▶ DIRECTIONS: Copy every line of the items below, keeping each character, word and line break unchanged.

▶ DATASET CONTENT:
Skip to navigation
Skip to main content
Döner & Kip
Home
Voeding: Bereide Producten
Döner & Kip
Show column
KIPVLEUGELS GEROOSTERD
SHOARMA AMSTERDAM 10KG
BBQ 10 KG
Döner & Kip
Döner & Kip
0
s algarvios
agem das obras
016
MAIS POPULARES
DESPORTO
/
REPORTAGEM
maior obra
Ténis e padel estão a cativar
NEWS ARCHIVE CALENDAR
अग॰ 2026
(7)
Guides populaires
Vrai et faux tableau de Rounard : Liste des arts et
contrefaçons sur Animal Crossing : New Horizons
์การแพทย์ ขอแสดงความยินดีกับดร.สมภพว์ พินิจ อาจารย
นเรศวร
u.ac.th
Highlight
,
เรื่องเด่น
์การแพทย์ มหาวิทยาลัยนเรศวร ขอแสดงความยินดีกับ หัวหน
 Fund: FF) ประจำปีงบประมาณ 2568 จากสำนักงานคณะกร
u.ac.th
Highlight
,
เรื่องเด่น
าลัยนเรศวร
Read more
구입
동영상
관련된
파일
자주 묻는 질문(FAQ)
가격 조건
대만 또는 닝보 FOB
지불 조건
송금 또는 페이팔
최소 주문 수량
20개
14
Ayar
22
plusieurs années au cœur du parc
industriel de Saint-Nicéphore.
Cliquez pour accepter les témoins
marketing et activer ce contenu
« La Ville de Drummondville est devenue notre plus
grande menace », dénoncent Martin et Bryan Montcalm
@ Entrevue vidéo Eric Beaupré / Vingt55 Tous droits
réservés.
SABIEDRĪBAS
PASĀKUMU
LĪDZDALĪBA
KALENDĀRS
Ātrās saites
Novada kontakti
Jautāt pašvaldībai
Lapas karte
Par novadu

▶ SOLUTION:
Skip to navigation
Skip to main content
Döner & Kip
Home
Voeding: Bereide Producten
Döner & Kip
Show column
KIPVLEUGELS GEROOSTERD
SHOARMA AMSTERDAM 10KG
BBQ 10 KG
Döner & Kip
Döner & Kip
0
s algarvios
agem das obras
016
MAIS POPULARES
DESPORTO
/
REPORTAGEM
maior obra
Ténis e padel estão a cativar
NEWS ARCHIVE CALENDAR
अग॰ 2026
(7)
Guides populaires
Vrai et faux tableau de Rounard : Liste des arts et
contrefaçons sur Animal Crossing : New Horizons
์การแพทย์ ขอแสดงความยินดีกับดร.สมภพว์ พินิจ อาจารย
นเรศวร
u.ac.th
Highlight
,
เรื่องเด่น
์การแพทย์ มหาวิทยาลัยนเรศวร ขอแสดงความยินดีกับ หัวหน
 Fund: FF) ประจำปีงบประมาณ 2568 จากสำนักงานคณะกร
u.ac.th
Highlight
,
เรื่องเด่น
าลัยนเรศวร
Read more
구입
동영상
관련된
파일
자주 묻는 질문(FAQ)
가격 조건
대만 또는 닝보 FOB
지불 조건
송금 또는 페이팔
최소 주문 수량
20개
14
Ayar
22
plusieurs années au cœur du parc
industriel de Saint-Nicéphore.
Cliquez pour accepter les témoins
marketing et activer ce contenu
« La Ville de Drummondville est devenue notre plus
grande menace », dénoncent Martin et Bryan Montcalm
@ Entrevue vidéo Eric Beaupré / Vingt55 Tous droits
réservés.
SABIEDRĪBAS
PASĀKUMU
LĪDZDALĪBA
KALENDĀRS
Ātrās saites
Novada kontakti
Jautāt pašvaldībai
Lapas karte
Par novadu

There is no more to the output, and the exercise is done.